When no female directors were nominated for the “Best Directors” Oscars category this year, Bette Midler called for a new awards ceremony, the Osc-hers.
The entertainment industry is hardly alone in overlooking some of its top talent. Each and every year, top-notch education technology found-hers are passed over by investors—to the detriment of an industry in need of disruption and new ideas.
Consider Guild Education, an online education company led by Rachel Carlson and Brittany Stich, which reached the highly coveted unicorn status in November 2019. They became only the fourth education company in recent years to be founded by women and valued at over one billion dollars. Out of 575 unicorns.
According to one study of edtech accelerators, 30 percent of education startups have at least one woman on their founding team women—nearly twice the percentage of ventures started by women across other technology sectors.
But like their peers in other industries, edtech found-hers obtain a disproportionately tiny slice of overall investment capital. Only between 2 to 6 percent of companies started by women receive venture capital funding. For women of color, the statistics are even more sobering: Roughly 0.32 percent of funding awarded over the past decade went to Latin American women; and for African American women, the number was an infinitesimal 0.0006 percent.
The capital is out there. In 2018 alone, total startup funding in the United States reached $150 billion, raised through 8,200 startup rounds. But like the entertainment industry and so many others, women-led enterprises continue to be overlooked.
The industry is long overdue for a change. Investors need to begin thinking more equitably about not only what they are investing in, but also who. A strong early investment in edtech found-hers is not only the right thing to do, it has a history of generating long-term benefits for stakeholders as well as students.
Investors needing more convincing should consider the follow reasons to invest in an edtech found-her:
1. It’s good for business.
Having more women in executive roles benefits the corporate bottom line. Companies with women in at least half of leadership positions deliver higher sales growth, earnings per share growth, and return on assets, according to a Credit Suisse report.
Female founders also have a greater positive impact on startups’ revenue compared with their male counterparts. In fact, one study showed that, for every dollar of venture capital funding received, women-led businesses generated 78 cents. For businesses launched by men, the return was 31 cents.
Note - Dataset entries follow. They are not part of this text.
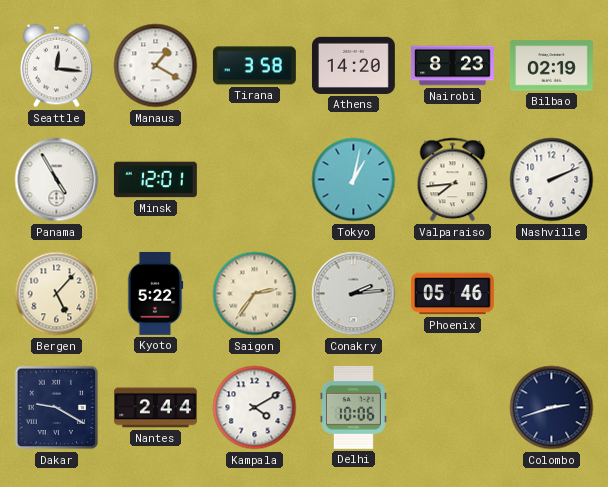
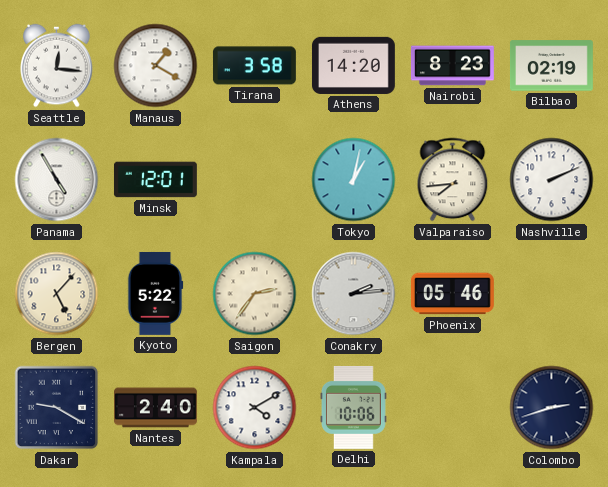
Nantes: 2:44 -> 2:40
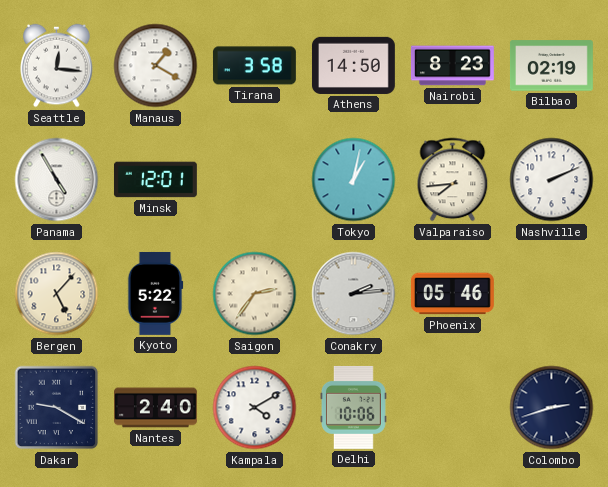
Athens: 14:20 -> 14:50
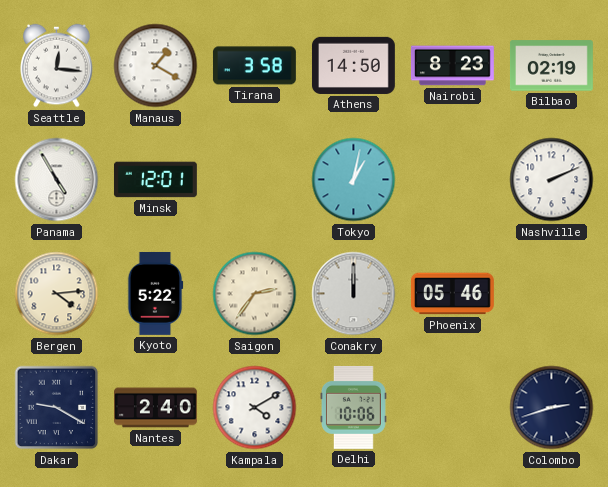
Valparaiso: 7:44 -> none
Bergen: 5:07 -> 4:14
Conakry: 2:14 -> 12:00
2. It helps close the financing gap.
The equity gap in fundraising starts early. For women-led ventures, the largest investment discrepancies are felt at the earliest stages of a company’s life.
Investing early in women-founded businesses can make a difference not only in initial financing, but in future rounds as well. That’s because, once funded, the percentage of women-led startups that raise additional rounds of capital at later stages is nearly identical to that of firms founded by men. The gender discrepancy in funding raised during seed and series-A rounds closes significantly by series C and D.
3. It encourages success among women.
Women-led ventures are more likely to hire women. And women-led companies typically have more women across all levels of the company, including executive roles. Nearly half of consumer service firms with women as founders, for example, have women serving in executive roles—compared with only 10 percent of companies started by men.
If the edtech industry truly wants to represent the populations they serve, then female representation in company leadership roles is especially important in higher education. In fall 2019, women accounted for more than 56 percent of students on college campuses, a trend the U.S. Department of Education anticipates will continue.
Why aren’t more people investing in women? Maybe it’s because women are also outnumbered as investors. Data show that women fund managers are more likely to invest in women—and they are more likely to invest early. But recent research shows that women comprise, at most, only 12 percent of investment partners across the venture capital industry.
If we’re going to move the needle on investing in more found-hers, women must have larger and more significant roles in all aspects of the venture capital process. This means increased access to financing for female fund managers and enhanced mentorship and support for female investors.
It’s time to buck the trend. Recently, my organization, ECMC Foundation, partnered with women-led venture capital firm Chloe Capital to tour the country as part of our Invest In Women: Future of Work & Education initiative. Developed to support women-led companies working in college success, career readiness and workforce transformation, the initiative features pop-up accelerators across the country and provides convenient funding and mentorship opportunities for female edtech found-hers.
This is just one step in what must be a broad effort to level the playing field for women-led edtech startups. By establishing robust pipelines of investors funding women-led companies at their earliest stages, and by offering ongoing guidance and support to women establishing edtech firms, we can make the investment ecosystem more equitable for all found-hers.